Final iterative results
We spent a lot of time going through iteration after iteration. We then stepped back to review what we had and "voted" on the viable concept. We saw a lot of conceptual repetition, which indicated that we needed to once again gather feedback from real users. We chose the most viable, scalable, and minimalist option and went forth to an additional round of user testing.
Prototype two
Similar to the initial navigation concept, this prototype has all of the tools surfaced again in the global navigation to show all records, regardless of related entity. It also presents key (customer, carrier, locations) workspaces. We implemented a simple log-in flow to help immerse participants and provide a more realistic feel.
User testing (round two)
In this round of testing, we expanded our test participation by meeting with people in multiple business lines. Our users also expanded geographically, residing locally, nationally, and abroad. Unlike the first prototype, this time we presented a single global navigation with all tools and workspaces. We tested all items in the global navigation and app bar areas.
Ethnographic interviews
The first half of this round of testing was also spent performing an ethnographic interview of our participants, regarding their job and background.
User testing
This round of testing again incorporated a broad set of scenario-based questions which participants completed using the prototype.

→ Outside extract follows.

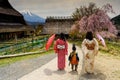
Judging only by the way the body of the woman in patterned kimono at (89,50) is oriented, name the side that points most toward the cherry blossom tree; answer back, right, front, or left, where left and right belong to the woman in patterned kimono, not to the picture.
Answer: front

Research synthesis & affinity mapping
This time, we captured note taking via working directing with stickies in InVision Freehand. We were able to quickly transfer to affinity mapping, and notes were much more detailed this time (perhaps too detailed to be honest!). We also recorded participants and their desktops once again. From there, key takeaways were drawn and put into a presentation.
Outcomes
13 Billion
Employee experience, the first of many arms of the new Navisphere platform, is projected to save C.H. Robinson at least 13 Billion dollars.
Streamlined experience
No more confusing, dated, intricate, or broken tools. We devised a simple and user-friendly interface with consistent hierarchy across all tools, for all personas to enjoy.
Workspaces
I was able to strategize and design an entirely new concept called Customer-centric Workspaces which served to organize all related tools and records around a specific entity, such as an individual business.